[[ Data for processing, beginning ]]

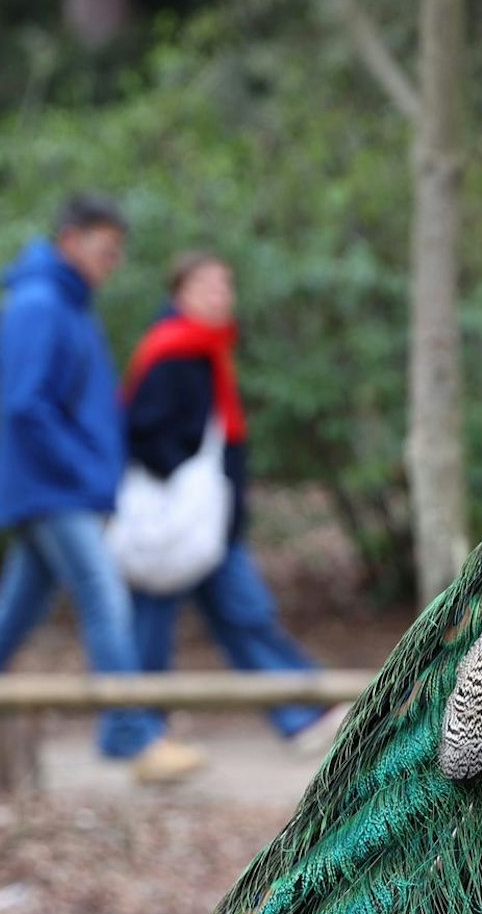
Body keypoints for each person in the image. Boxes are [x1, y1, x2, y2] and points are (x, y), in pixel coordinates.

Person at [0, 195, 205, 785]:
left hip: (65, 487)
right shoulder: (40, 305)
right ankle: (133, 738)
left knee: (12, 617)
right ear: (71, 241)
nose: (114, 262)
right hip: (53, 491)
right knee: (105, 595)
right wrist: (83, 473)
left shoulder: (70, 305)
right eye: (107, 249)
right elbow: (26, 406)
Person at [122, 252, 338, 754]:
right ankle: (140, 729)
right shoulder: (173, 353)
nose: (221, 297)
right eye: (209, 287)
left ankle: (305, 712)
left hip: (209, 524)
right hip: (184, 523)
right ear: (180, 294)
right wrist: (192, 483)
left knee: (237, 617)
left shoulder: (207, 351)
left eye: (226, 286)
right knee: (178, 622)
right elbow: (143, 435)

[[ Data for processing, end ]]

Work instructions:
Return each entry exactly as it stands above, apart from any images.

Result of this task:
Body keypoints for each person in the image. Boxes are [x1, y1, x2, y2] and points are (x, y), in pixel coordinates.

Person at [0, 195, 205, 785]:
left hip: (65, 487)
right shoulder: (40, 305)
right ankle: (133, 738)
left knee: (12, 617)
right ear: (71, 241)
nose: (114, 262)
right hip: (53, 491)
right knee: (105, 595)
right wrist: (83, 473)
left shoulder: (70, 305)
right eye: (107, 249)
right elbow: (26, 406)
Person at [122, 252, 338, 754]:
right ankle: (140, 729)
right shoulder: (173, 353)
nose: (221, 297)
right eye: (209, 287)
left ankle: (305, 712)
left hip: (209, 524)
right hip: (184, 523)
right ear: (180, 294)
right wrist: (192, 483)
left knee: (237, 617)
left shoulder: (207, 351)
left eye: (226, 286)
right knee: (178, 622)
right elbow: (143, 435)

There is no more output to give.